Cenderung Membiarkan

Ketiga; wilayah NKRI dihuni oleh penduduk yang sebagian besar beragama Islam, maka umat Islam wajib memelihara keutuhan NKRI dan menjaga dari segala bentuk pengkhianatan terhadap kesepakatan dan upaya pemisahan diri (separatisme) oleh siapapun dengan alasan apapun.

Keempat; dalam rangka menghindarkan adanya pengkhianatan dan/atau pemisahan diri negara wajib melakukan upaya-upaya nyata untuk menciptakan rasa adil, aman, dan sejahtera secara merata serta penyadaran terhadap elemen-elemen yang cenderung melakukan tindakan pengkhianatan dan/atau separatisme.

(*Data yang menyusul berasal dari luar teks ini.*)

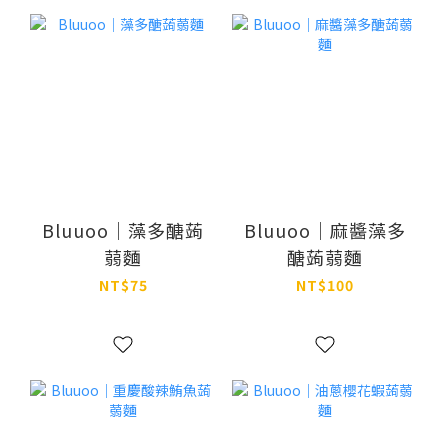
Bluuoo｜藻多醣蒟
Bluuoo｜麻醬藻多
蒻麵
醣蒟蒻麵
NT$75
NT$100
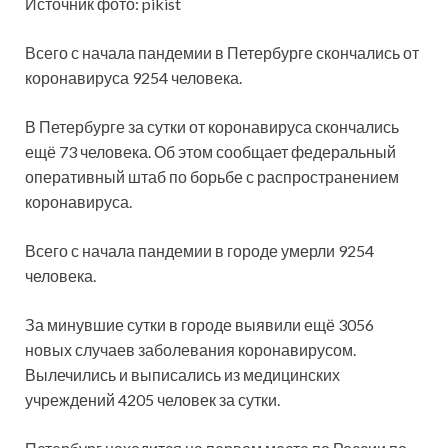
Источник фото: pikist
Всего с начала пандемии в Петербурге скончались от
коронавируса 9254 человека.
В Петербурге за сутки от коронавируса скончались
ещё 73 человека. Об этом сообщает федеральный
оперативный штаб по борьбе с распространением
коронавируса.
Всего с начала пандемии в городе умерли 9254
человека.
За минувшие сутки в городе выявили ещё 3056
новых случаев заболевания коронавирусом.
Вылечились и выписались из медицинских
учреждений 4205 человек за сутки.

Kelima; upaya pengkhianatan terhadap kesepakatan bangsa Indonesia dan pemisahan diri dari NKRI yang sah dalam pandangan Islam termasuk bughat, yang haram hukumnya dan wajib diperangi oleh negara. Keenam; tiap orang kelompok masyarakat, lembaga, organisasi yang melibatkan diri, baik secara terang-terangan maupun tersembunyi, dalam aktivitasnya yang mengarah pada tindakan pemisahan diri dari NKRI bisa dikategorikan bughat.

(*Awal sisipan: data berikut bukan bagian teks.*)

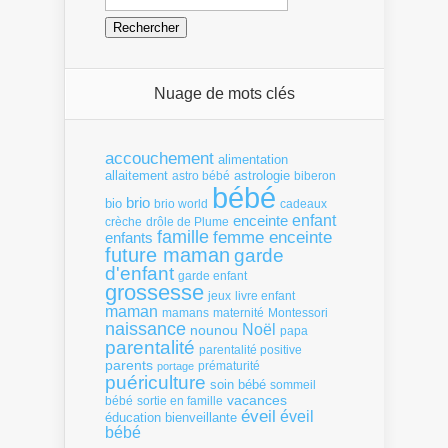
Nuage de mots clés
accouchement
alimentation
allaitement
astrologie
astro bébé
biberon
bébé
brio
bio
brio world
cadeaux
enfant
enceinte
crèche
drôle de Plume
famille
femme enceinte
enfants
future maman
garde
d'enfant
garde enfant
grossesse
livre enfant
jeux
maman
mamans
Montessori
maternité
naissance
Noël
nounou
papa
parentalité
parentalité positive
parents
portage
prématurité
puériculture
soin bébé
sommeil
vacances
bébé
sortie en famille
éveil
éveil
éducation bienveillante
bébé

Setiap langkah, baik secara sembunyi-sembunyi maupun terang-terangan, yang ingin mendirikan negara baru, termasuk Negara Islam Indonesia (NII), adalah tindakan makar, bughat, dan subversif. Anehnya, mengapa pemerintah membiarkan NII yang jelas-jelas bughat dan makar? Aparat merasa tidak memiliki payung hukum, karena UU Subversi telah dicabut? Demi alasan keamanan, keutuhan, dan kesatuan NKRI, seharus pemerintah mengambil langkah dan tindakan tegas. Anehnya, secara kasat mata, petinggi negara ini, dengan terang-benderang, membiarkan sepak terjang gerakan NII.

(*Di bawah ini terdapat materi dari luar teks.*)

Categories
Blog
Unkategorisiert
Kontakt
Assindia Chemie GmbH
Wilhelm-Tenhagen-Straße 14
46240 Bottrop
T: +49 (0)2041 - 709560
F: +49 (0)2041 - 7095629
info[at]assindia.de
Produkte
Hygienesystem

Laporan dan testimoni para pengikut NII yang insyaf dan sadar, dan tidak mau lagi bergabung dengan NII, dapat dijadikan entry point untuk mengungkap jaringan dan gerakan NII, terutama di KW 9. Lebih lucu lagi, para petinggi negeri ini, secara terbuka justru membela mereka yang berada di balik gerakan NII? Secara demonstratif, mereka membuat statemen terbuka di media, dan bahkan berkunjung ke pesantren, yang menurut pengakuan mantan pengikut NII, adalah sentralnya gerakan NII.